• _WHAT TO DO_
a: In the Cetona essay, what did the landlord ask the arrivals to feed?
b: Transcribe the Cetona essay from "Aperol in Cetona" down to "traveling frequently anyway.".

Make Mine a Mediocre Spritz

Aperol in Cetona

When my fiancé suggested we spend the summer in a small town in Italy, I was dubious. I prefer high-intensity explorations of places I know little about: driving along winding roads in rural Portugal, rushing through Beijing’s back streets, exploring a far-flung neighborhood in Paris. Summer in Tuscany, on the other hand, was a proposition I had absorbed through cultural osmosis thanks to a thousand rom-coms. However, I told myself that a more remote setting would be an interesting experiment for two city people, and that we’d be traveling frequently anyway.

We showed up in our little walled town right before sunset, and our landlord found us collapsed on his front steps after dragging our bags up the steeply angled streets. He led us to our apartment, asked us to feed the semi-feral cats he assured us would be stopping by, and pointed us in the direction of the town’s main square.

• _SOURCE DATA_
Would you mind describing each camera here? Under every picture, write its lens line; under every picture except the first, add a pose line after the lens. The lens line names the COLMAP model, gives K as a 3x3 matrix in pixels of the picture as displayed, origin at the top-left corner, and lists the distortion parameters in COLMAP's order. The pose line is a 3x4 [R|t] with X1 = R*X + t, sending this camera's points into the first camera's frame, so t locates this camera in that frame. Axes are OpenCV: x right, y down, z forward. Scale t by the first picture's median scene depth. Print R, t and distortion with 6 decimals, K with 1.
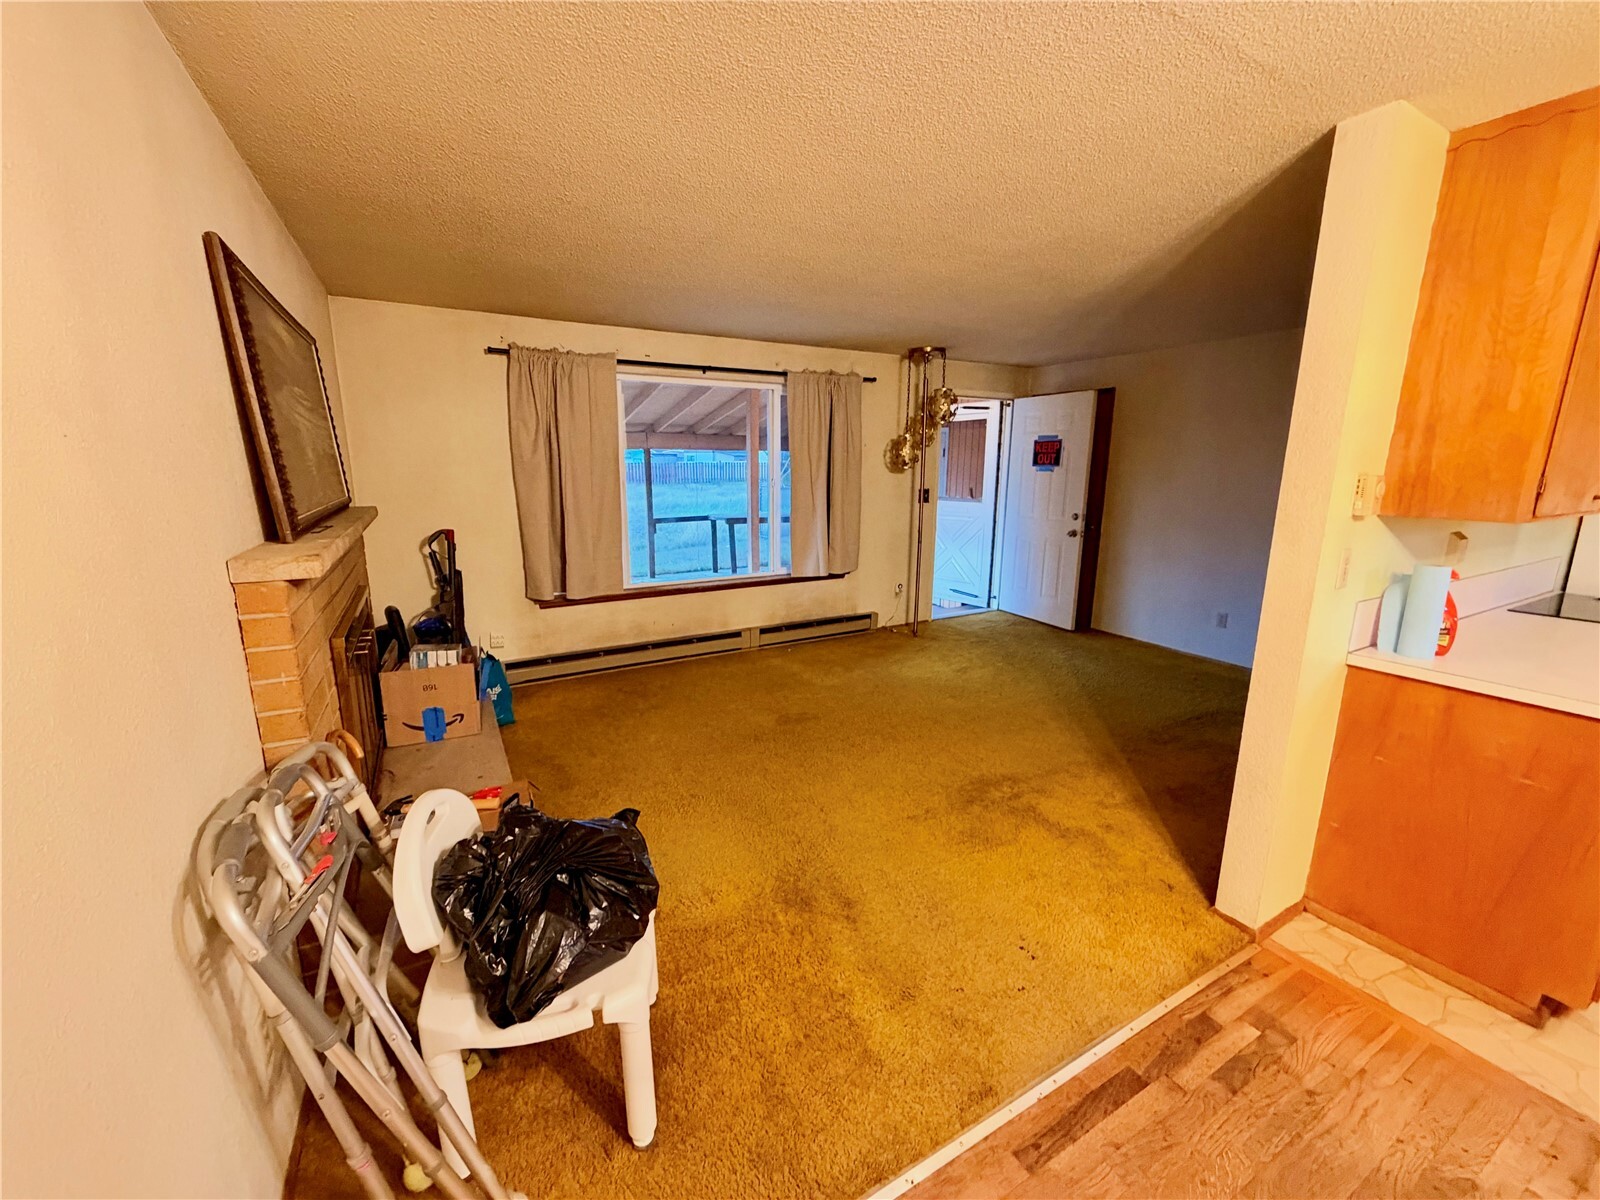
lens RADIAL K [[637.7, 0, 791.0], [0, 637.7, 596.4], [0, 0, 1]] dist [0.003600, -0.000259]
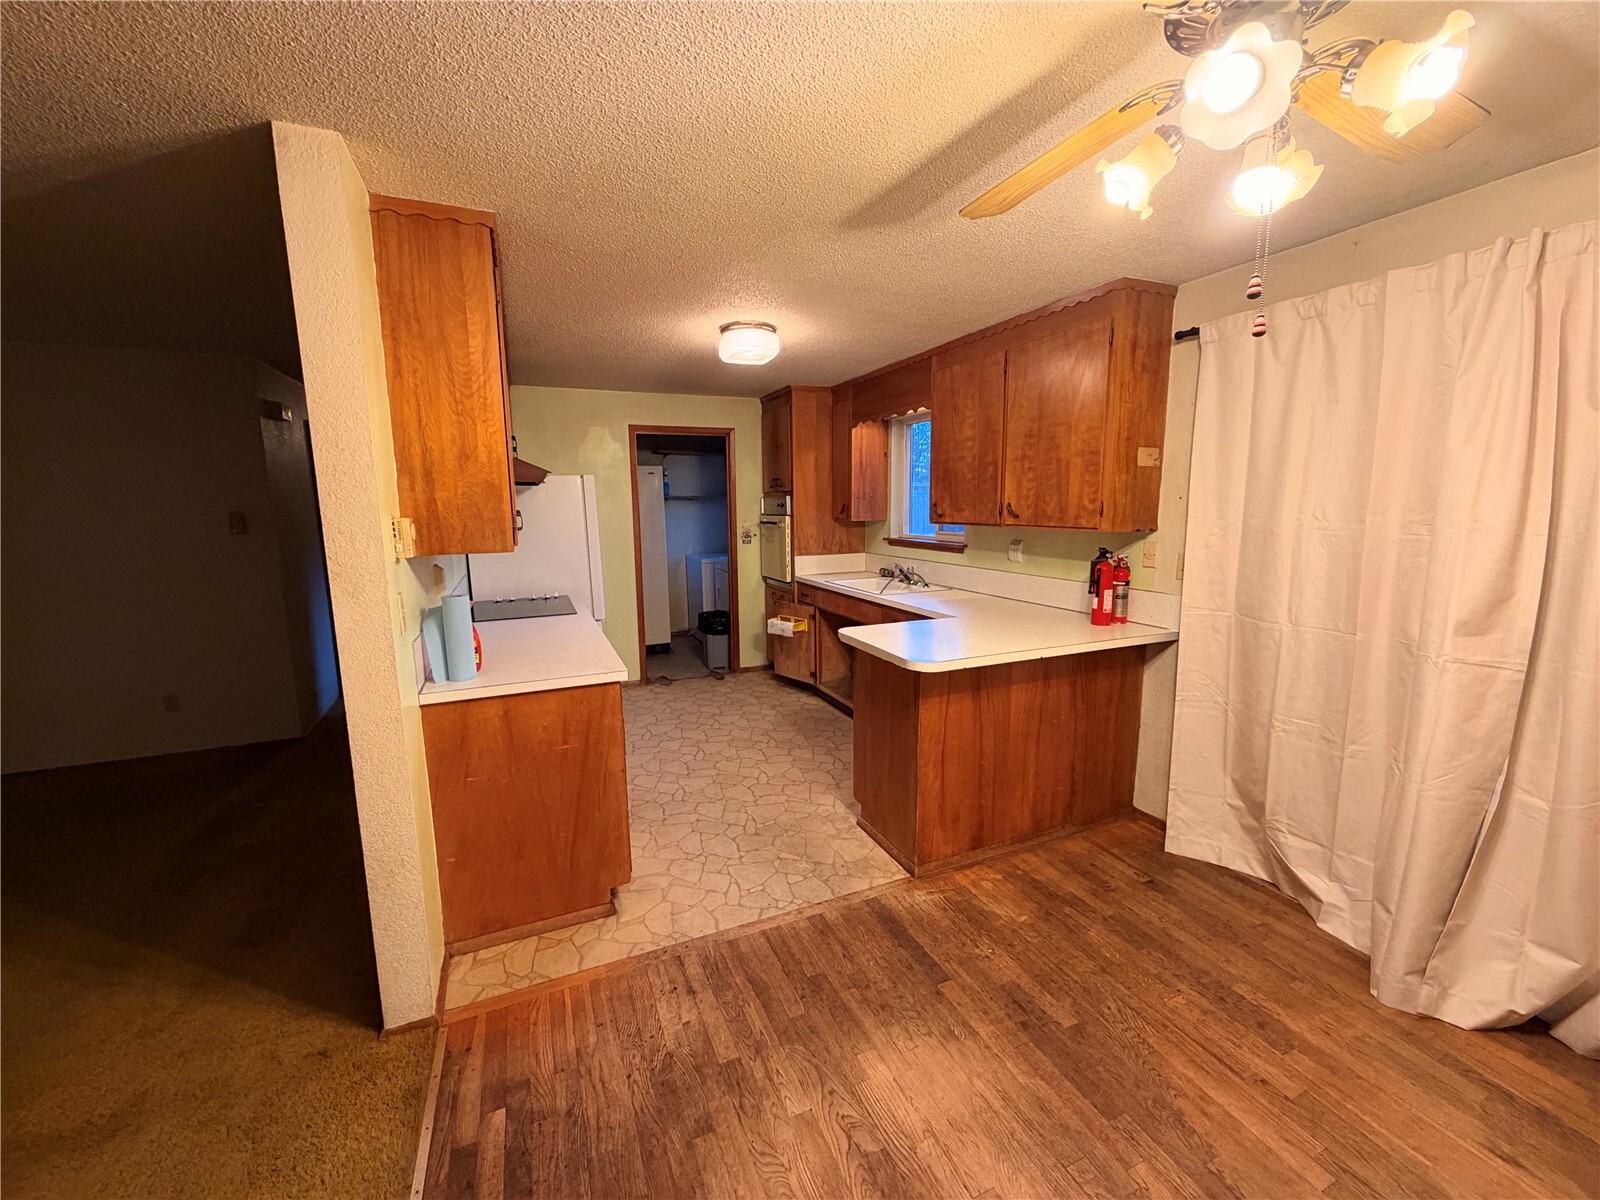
lens RADIAL K [[637.7, 0, 801.9], [0, 637.7, 598.6], [0, 0, 1]] dist [0.003600, -0.000259]
pose [[0.100868, -0.152962, 0.983071, -0.022978], [0.217174, 0.967667, 0.128282, -0.055487], [-0.970907, 0.200558, 0.130826, 0.270938]]
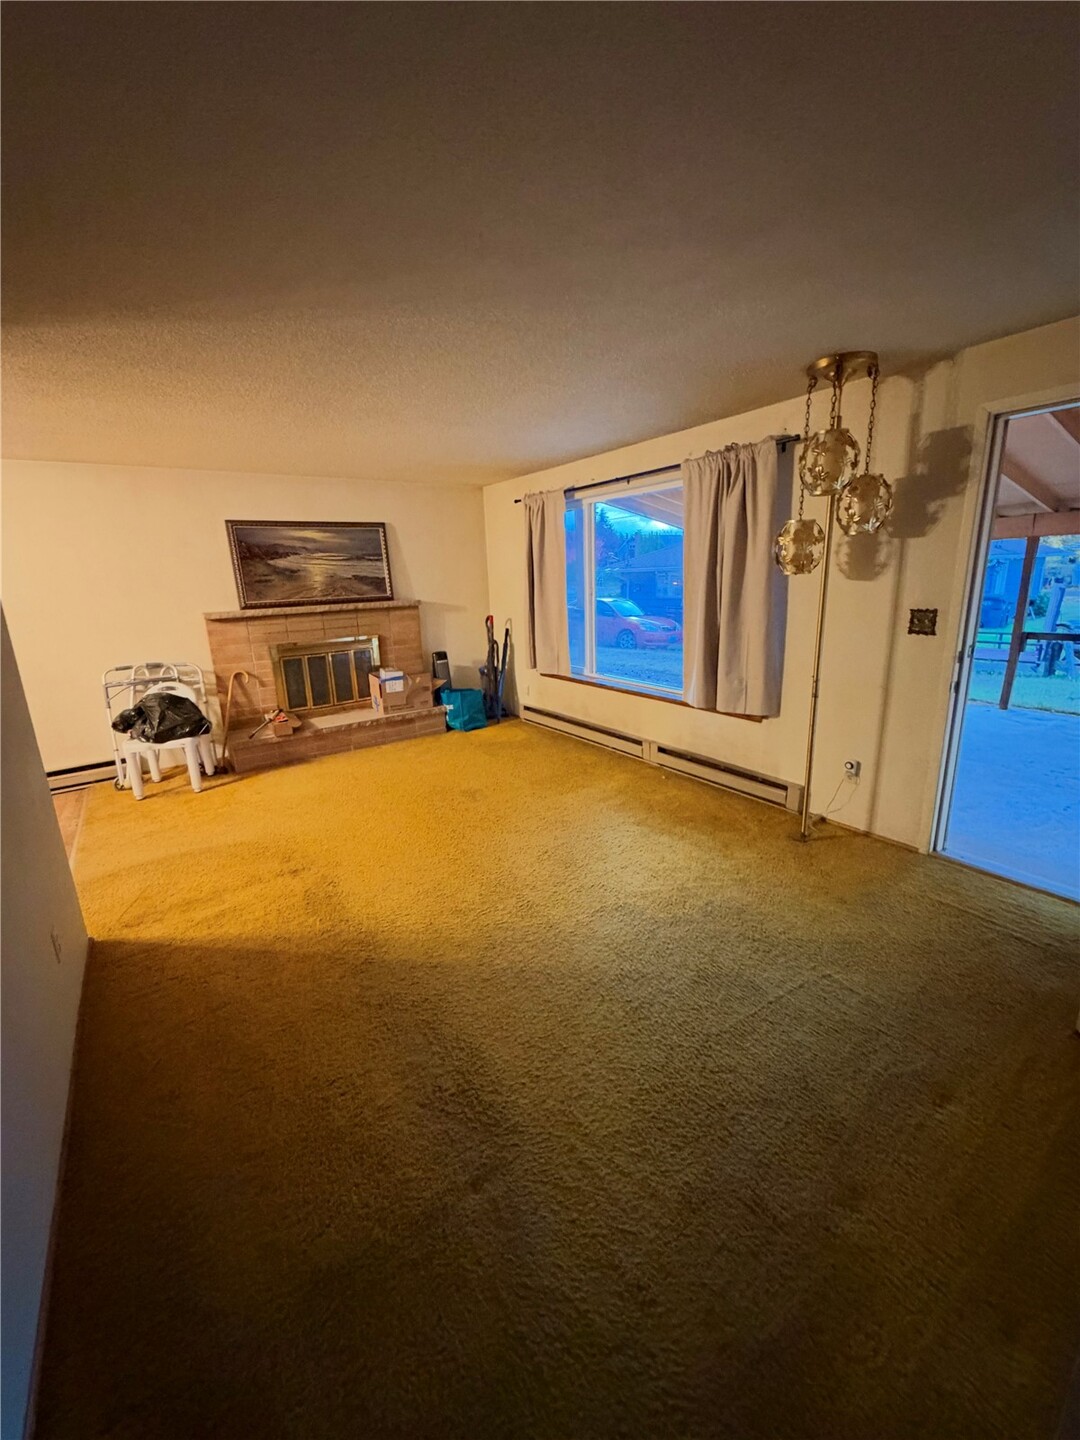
lens RADIAL K [[573.9, 0, 543.3], [0, 573.9, 715.2], [0, 0, 1]] dist [0.003600, -0.000259]
pose [[0.095296, 0.234244, -0.967496, 1.983653], [-0.166808, 0.961934, 0.216467, -0.394609], [0.981373, 0.140757, 0.130743, 1.884740]]
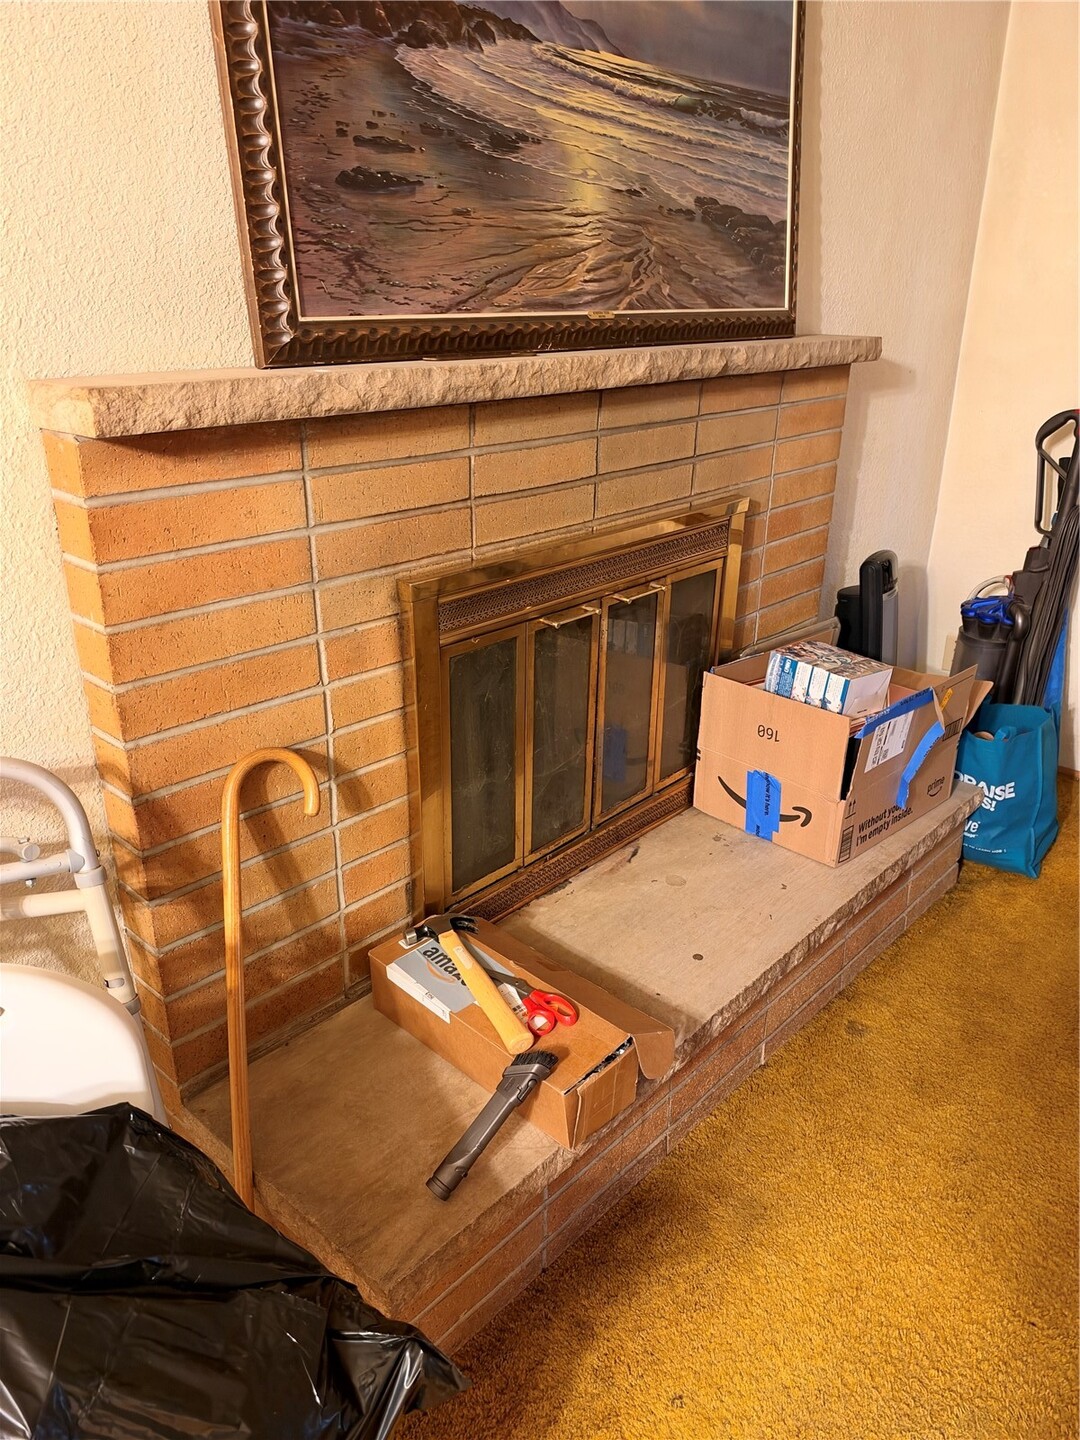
lens RADIAL K [[1029.5, 0, 534.7], [0, 1029.5, 729.6], [0, 0, 1]] dist [-0.001706, -0.003565]
pose [[0.315151, 0.375990, -0.871385, 0.079183], [-0.200666, 0.923814, 0.326038, -0.111206], [0.927584, 0.072107, 0.366589, 0.784563]]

• _SOLVED PROBLEMS_
a: The semi-feral cats that he said would be stopping by.

b:
Aperol in Cetona

When my fiancé suggested we spend the summer in a small town in Italy, I was dubious. I prefer high-intensity explorations of places I know little about: driving along winding roads in rural Portugal, rushing through Beijing’s back streets, exploring a far-flung neighborhood in Paris. Summer in Tuscany, on the other hand, was a proposition I had absorbed through cultural osmosis thanks to a thousand rom-coms. However, I told myself that a more remote setting would be an interesting experiment for two city people, and that we’d be traveling frequently anyway.